Significativamente, entrambi gli schieramenti hanno candidato alla massima carica dello Stato indiano – di alto significato simbolico e istituzionale ma dai pochi poteri effettivi – un dalit, cioè un esponente dei gruppi meno privilegiati della tradizione socio-religiosa induista. Quelli che Gandhi chiamò “harijan”, “Figli di Dio” nel tentativo di farli uscire dalla pesante tradizione di “fuoricasta”, ovvero addetti ai lavoro più umili o disagiati, in condizione di dipendenza dalla caste superiori, senza alcuna speranza di uscire – almeno un tempo – dalla loro condizione se non dopo un numero indefinito di rinascite nel rispetto assoluto della loro condizione. Si calcola che siano il 25 per cento degli indiani, che hanno, soprattutto in passato, cercato nella conversione a islamismo e cristianesimo una possibilità di liberazione, sovente illusoria, da una condizione di discriminazione e disagio

In un certo senso, la scelta di candidare due dalit rispecchia il tentativo di fare del presidente l’espressione delle varie componenti sociali dell’India, ma ne mette in risalto anche le contraddizioni. Alla fine a pochi sfugge che – ancor più in un tempo in cui si modificano leggi e si perseguono intere comunità di stato socio-religioso inferiore per proteggere i bovini sacri all’induismo dalla macellazione – proporre un dalit alla presidenza presenta alte dosi di opportunismo politico, dopo che nel passato alla stessa carica hanno avuto accesso tanto per citare solo gli ultimi – il musulmano P.J. Abdul Kalam, “padre” dell’atomica e della missilistica indiana, la signora Pratibha Patil (prima donna-presidente), il navigato politico (indù ma laicista) Pranab Mukherjee. Si chiude in qualche modo un cerchio che ricollegherà l’eletto di questa consultazione all’ultimo e finora unico dalit mai eletto alla carica: il diplomatico e intellettuale K.R. Narayanan, che fu presidente dal 1997 al 2002.

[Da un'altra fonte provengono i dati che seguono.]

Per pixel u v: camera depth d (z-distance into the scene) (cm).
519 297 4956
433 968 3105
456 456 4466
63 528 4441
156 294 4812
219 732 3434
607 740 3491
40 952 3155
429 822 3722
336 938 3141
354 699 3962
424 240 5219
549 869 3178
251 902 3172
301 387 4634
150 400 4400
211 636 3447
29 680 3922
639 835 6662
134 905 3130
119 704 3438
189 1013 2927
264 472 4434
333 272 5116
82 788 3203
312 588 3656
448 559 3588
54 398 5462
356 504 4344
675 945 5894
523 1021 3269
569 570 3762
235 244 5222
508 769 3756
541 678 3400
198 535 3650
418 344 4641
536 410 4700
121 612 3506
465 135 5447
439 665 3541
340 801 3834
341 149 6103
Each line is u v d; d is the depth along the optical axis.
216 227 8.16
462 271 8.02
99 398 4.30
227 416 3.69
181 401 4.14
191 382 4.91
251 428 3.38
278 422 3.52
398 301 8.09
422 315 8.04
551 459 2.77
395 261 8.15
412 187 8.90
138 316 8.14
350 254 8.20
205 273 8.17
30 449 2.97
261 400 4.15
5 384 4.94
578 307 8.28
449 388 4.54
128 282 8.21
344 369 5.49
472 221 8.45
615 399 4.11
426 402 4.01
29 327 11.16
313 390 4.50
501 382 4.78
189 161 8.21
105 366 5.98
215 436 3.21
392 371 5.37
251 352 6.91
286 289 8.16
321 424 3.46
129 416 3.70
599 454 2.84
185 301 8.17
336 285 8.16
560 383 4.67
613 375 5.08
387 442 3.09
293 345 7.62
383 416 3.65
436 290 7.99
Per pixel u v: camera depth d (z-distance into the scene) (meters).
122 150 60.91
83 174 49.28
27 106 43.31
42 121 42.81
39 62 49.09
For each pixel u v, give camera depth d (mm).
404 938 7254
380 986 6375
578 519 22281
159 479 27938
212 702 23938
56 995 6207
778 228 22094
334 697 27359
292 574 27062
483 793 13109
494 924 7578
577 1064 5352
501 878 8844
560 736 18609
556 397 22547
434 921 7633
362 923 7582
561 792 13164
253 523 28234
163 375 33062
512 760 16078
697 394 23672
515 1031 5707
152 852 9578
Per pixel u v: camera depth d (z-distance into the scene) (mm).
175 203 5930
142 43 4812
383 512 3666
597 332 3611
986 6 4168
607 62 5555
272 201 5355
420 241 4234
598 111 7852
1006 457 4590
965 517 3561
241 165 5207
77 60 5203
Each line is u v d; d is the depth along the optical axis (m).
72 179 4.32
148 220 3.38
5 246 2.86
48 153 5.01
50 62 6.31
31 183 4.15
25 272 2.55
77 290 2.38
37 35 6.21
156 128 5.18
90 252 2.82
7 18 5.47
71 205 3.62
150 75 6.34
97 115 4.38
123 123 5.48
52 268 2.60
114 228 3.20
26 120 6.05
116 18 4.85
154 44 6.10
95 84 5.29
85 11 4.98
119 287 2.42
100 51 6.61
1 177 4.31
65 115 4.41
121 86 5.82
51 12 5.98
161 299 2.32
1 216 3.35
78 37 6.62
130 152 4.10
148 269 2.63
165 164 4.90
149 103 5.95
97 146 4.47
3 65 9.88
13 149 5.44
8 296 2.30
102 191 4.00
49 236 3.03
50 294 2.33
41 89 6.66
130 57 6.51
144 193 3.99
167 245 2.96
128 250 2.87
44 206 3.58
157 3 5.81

A confrontarsi sono Ram Nath Kovind, politico di lungo corso del Bjp, e la signora Meira Kumar, parlamentare di grande esperienza. Salvo improbabili sorprese il primo dovrebbe assicurarsi una maggioranza superiore al 60 per cento in un altro voto-pigliatutto per l’inarrestabile Bjp, che già domina le camere del Parlamento centrale e diversi Stati.

Politiche populiste, una capillare campagna identitaria e l’apertura netta a investimenti e ammodernamento sono state carte vincenti dell’amministrazione in carica dal 2014. In più l’onda lunga della sfiducia verso il Congresso, al potere quasi ininterrottamente dall’indipendenza – sfiducia legata suo immobilismo nonostante la capacità inclusiva che ne aveva fatto il maggiore ricettore di voti delle minoranze religiose e degli emarginati – non si è ancora fermata. Al momento l’apertura di credito dell’imprenditoria indiana e degli investitori stranieri hanno coperto le contraddizioni di un potere che pretende di conciliare sviluppo e persistenza di antiche discriminazioni. Così sotto il governo Modi hanno potuto guadagnare ampio spazio anche i movimenti estremisti dell’induismo che professano un’India di diritto indù e per gli altri la scelta tra riconversione, sottomissione o migrazione.